Солнце создает в Африке немало световых эффектов. Я уже рассказывал о двойных радугах, виденных нами над водопадом Виктория и совсем забыл описать миражи над пустыней Калахари. Но не беда; лучше поведаю вам о другом загадочном явлении — разноцветном утреннем солнце. Это чудо наше светило устраивает здесь два-три раза в год, и всякий раз оно переворачивает жизнь многих людей. В один из дней солнце восходит, как всегда, желтым, но необычно ярким.
Все бы ничего, но в этот день во всех местах, где видели разноцветное солнце, с людьми происходят различные несчастья. Кто-то тонет в реке, кто-то попадает под машину, кто-то сгорает при пожаре и так далее. Африканская магия вуду говорит, что солнце все время расходует свои силы, и когда они истощаются, светило должно восстановить их, напившись человеческой крови. Колдуны объясняют, что это большая честь отдать свою жизнь для того, чтобы вернуть силы нашему солнцу, и многие им верят…
Может быть, это красивая сказка, но факт остается фактом: есть необычное явление, связанное с жизнью нашего светила, и оно влияет на жизнь людей. Хотя я бы лично не отказался от такой эпитафии: «Он умер за то, чтобы светило солнце!»

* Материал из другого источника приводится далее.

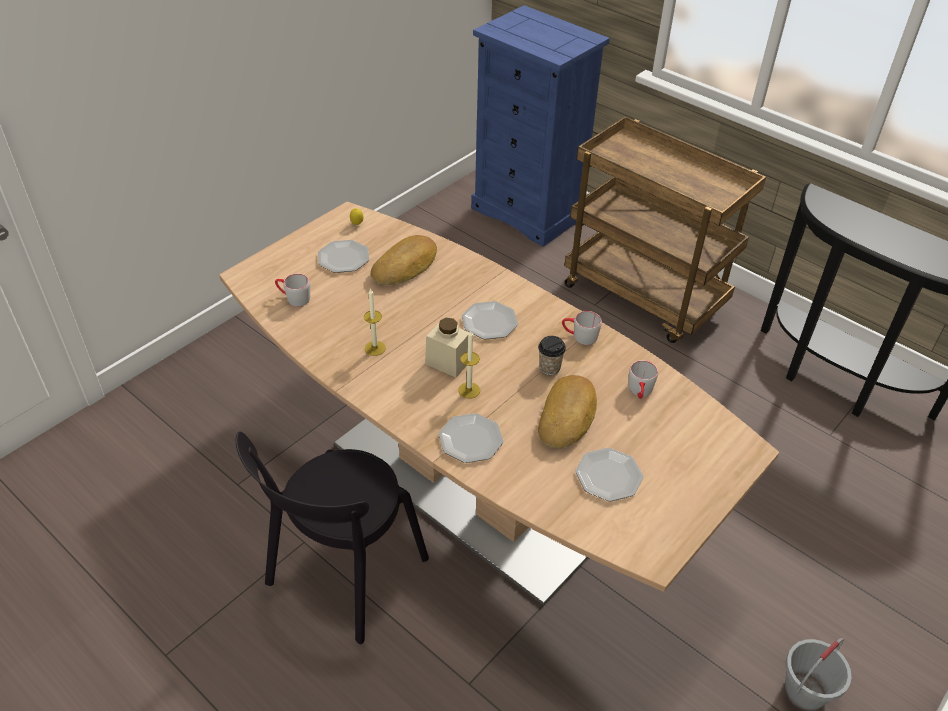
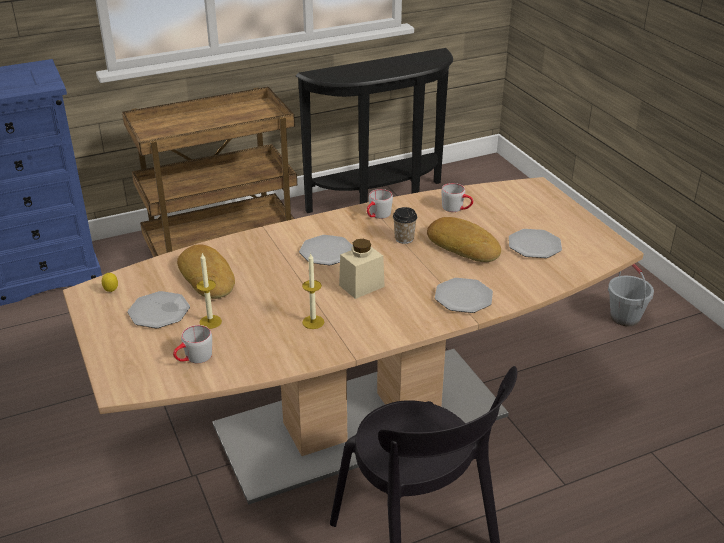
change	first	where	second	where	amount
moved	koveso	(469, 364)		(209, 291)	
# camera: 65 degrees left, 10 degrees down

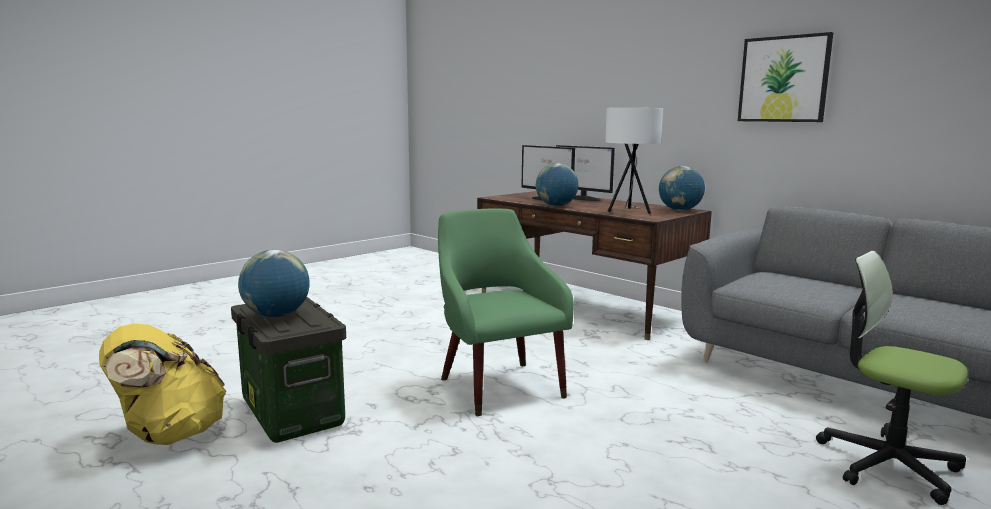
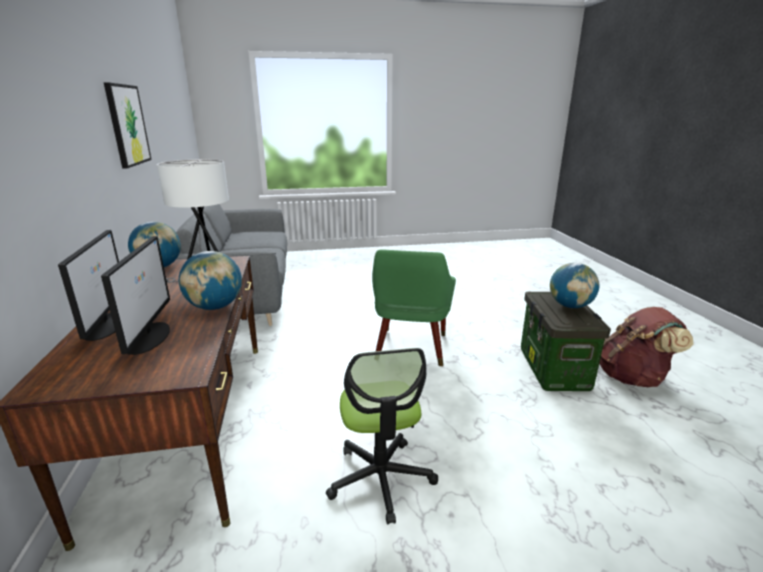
change	first	where	second	where	amount
moved	migude	(892, 378)		(382, 436)	
recoloured	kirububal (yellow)	(162, 384)	kirububal (brown)	(646, 347)	
# camera: 145 degrees left, 10 degrees up

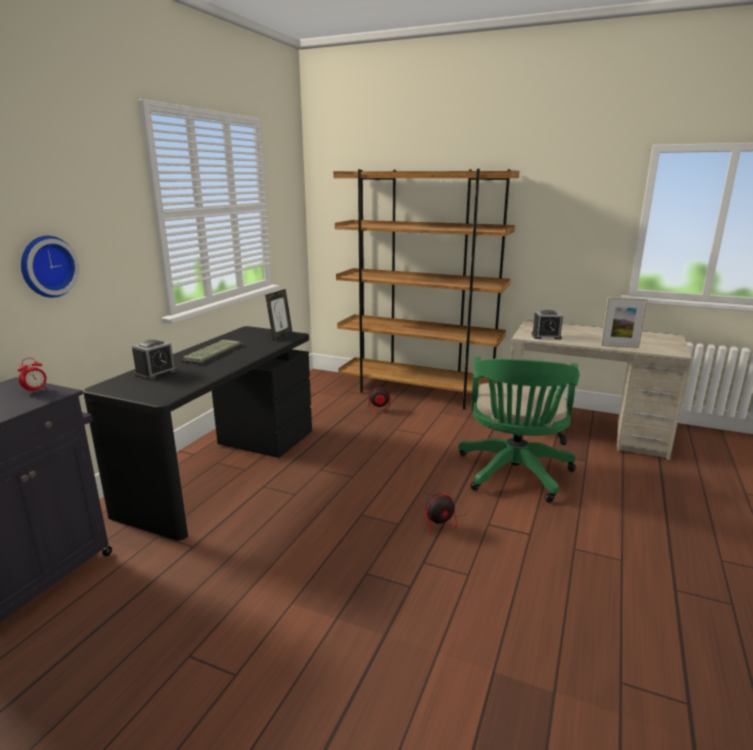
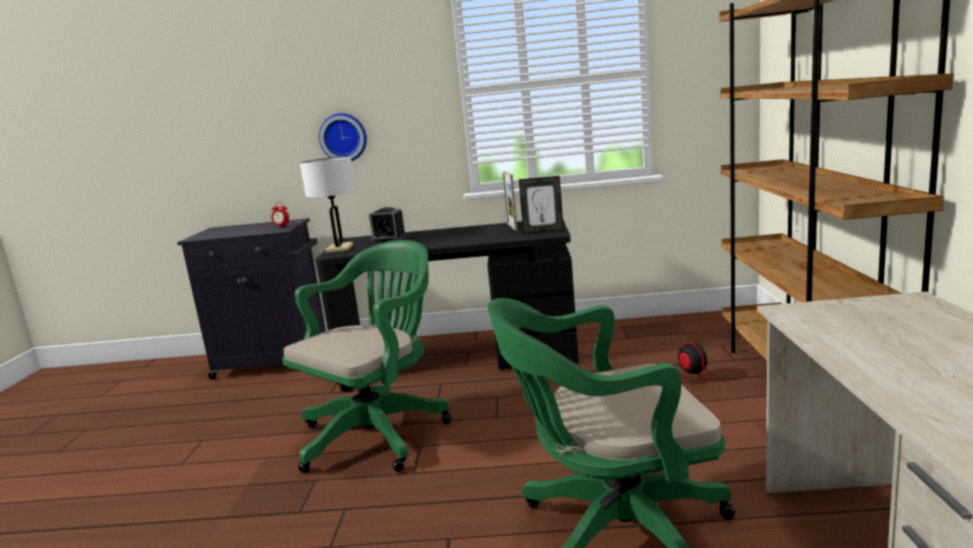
change	first	where	second	where	amount
moved	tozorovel	(624, 322)		(510, 201)	
removed	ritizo	(547, 325)			
removed	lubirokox	(212, 352)			
removed	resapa	(446, 513)			
added			poponi (white)	(328, 204)	
added			migude (green)	(367, 356)	
# camera: 70 degrees right, 5 degrees down

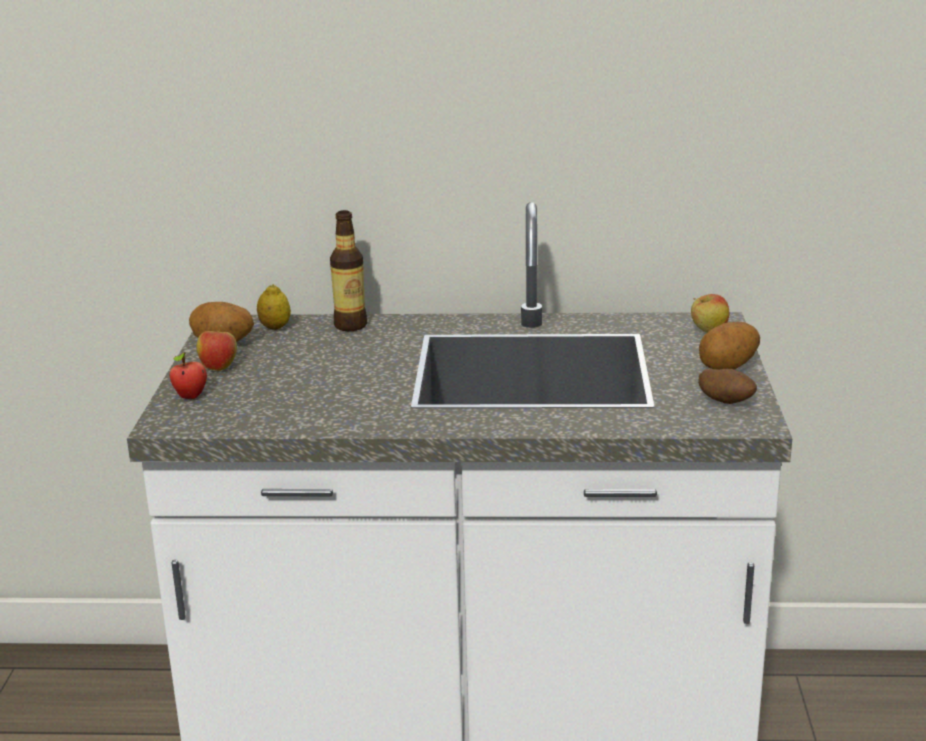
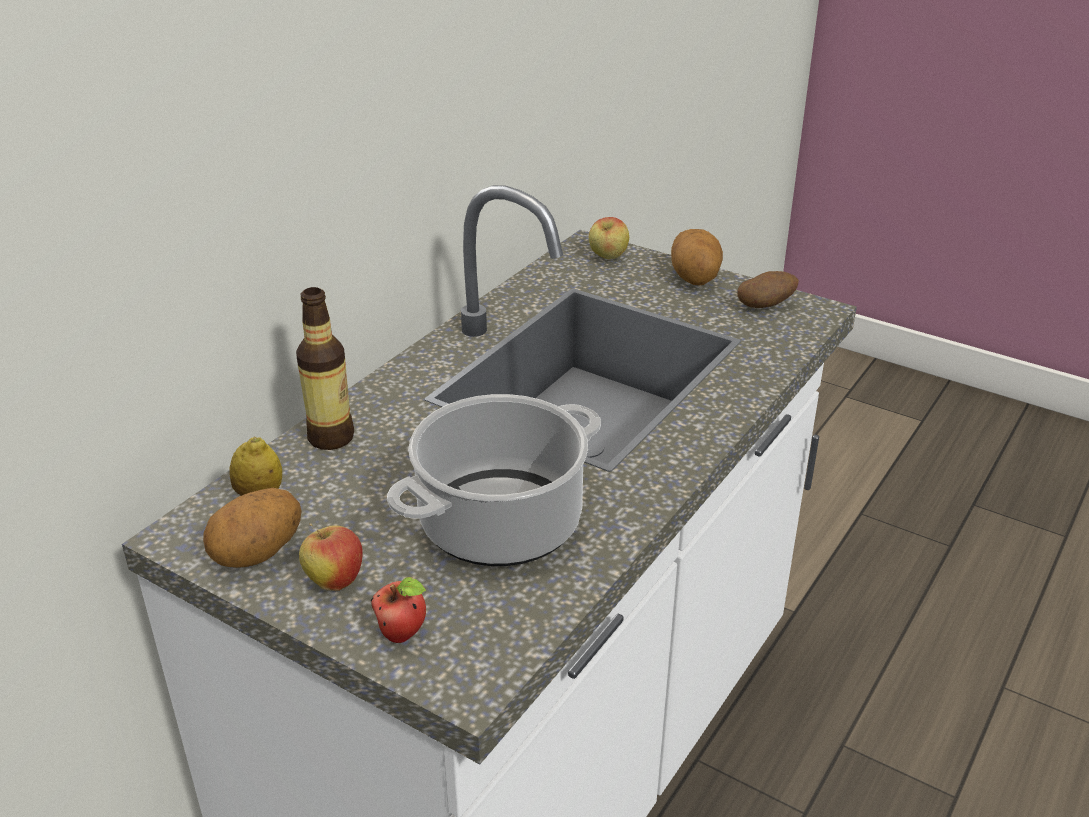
change	first	where	second	where	amount
added			naposak	(494, 480)	
# camera: 60 degrees left, 10 degrees up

К вечеру мы вернулись в базовый кемп, где нас поджидал трак. У хозяев был какой-то юбилей. В небольшой бар завезли пиво, а с открытой к океану веранды доносилась музыка. До ужина оставалась пара часов свободного времени, и мы пошли в сторону мелодичных звуков. И тут я увидел, что темнокожий исполнитель играет точно на таком же инструменте, какой я купил на барахолке в Замбии. Он представлял из себя резную доску с девятью металлическими клавишами-пластинами наподобие металлофона. Музыкант цеплял пластины пальцами и напевал что-то речитативом. Песня напоминала балладу и длилась нескончаемо. Мне сказали, что этот человек — местный бард, что играет он на инструменте, называемом санса, и поет оду в честь хозяина-юбиляра. Песня закончилась, когда мы уже успели выпить по паре банок пива. На смену барду пришел целый оркестр. Около двух десятков темнокожих, раздетых до пояса музыкантов притащили на веранду дюжину больших металлических бочек из-под горючего, были обрезаны с одного конца на разную длину, а оставшиеся днища были вылужены огнем паяльных ламп в виде углублений, той или иной степени. Эти металлические барабаны издавали густые вибрирующие звуки, заполняя чарующей мелодией тишину вечернего воздуха.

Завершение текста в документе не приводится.